Sur le côté technique, le long-métrage avoisine la perfection, au sens le plus stricte du terme. Tenet est effectivement un bijou de mise en scène et d'une audace impressionnante, préférant les SFX aux VFX. Il est rare aujourd'hui qu'un blockbuster use autant des effets spéciaux mécaniques avec des explosions et des cascades réelles plutôt que de truquer le tout en post-production avec des effets visuels. Ces effets mécaniques, effectués directement sur le tournage, donnent directement plus de matière au directeur de la photographie attitré du réalisateur, Hoyte van Hoytema, qui nous offre une fois de plus des images incroyables, dans la droite lignée de son travail sur Dunkerque.
Enfin, cet avis ne pouvait se terminer en laissant un petit mot sur la bande originale - une bande originale qui a rarement autant collé au style d'un film. Je suis fan à la base des basses et des sonorités graves, autant vous dire que j'ai été servi. Fort de son Oscar pour la bande originale mi-originale mi-formelle de Black Panther, j'étais plutôt craintif pour cette première collaboration, même si Nolan sait toujours tirer le meilleur de ses compositeurs. Et c'est encore une fois le cas ici. La musique donne une dimension vertigineuse au long-métrage à chaque instant, c'est brutal et d'une originalité monumentale (les sirènes inversées de Trucks in place m'ont retournées les oreilles), en somme cette bande originale du suédois Ludwig Göransson est une immense réussite.

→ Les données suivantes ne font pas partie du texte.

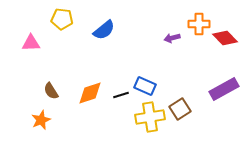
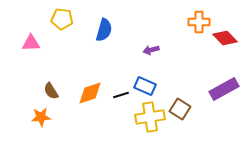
orange cross: moved 2 px up
blue semicircle: rotated 35 degrees counterclockwise
purple arrow: moved 21 px left, 12 px down
brown square: rotated 25 degrees counterclockwise
orange star: moved 3 px up; rotated 18 degrees clockwise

Pour conclure, Tenet est ahurissant de beauté, addictif, vibrant et d'une ambition que nous ne pouvons nous empêcher de saluer. Ce n'est certes pas le meilleur film de son réalisateur - à vrai dire il est difficile d'atteindre le niveau de ses meilleurs tant sa carrière fut couronnée de succès - mais il est à coup sûr un excellent film qui fera date dans le cinéma, grâce à sa révolution et son audace. Un des meilleurs films de cette année.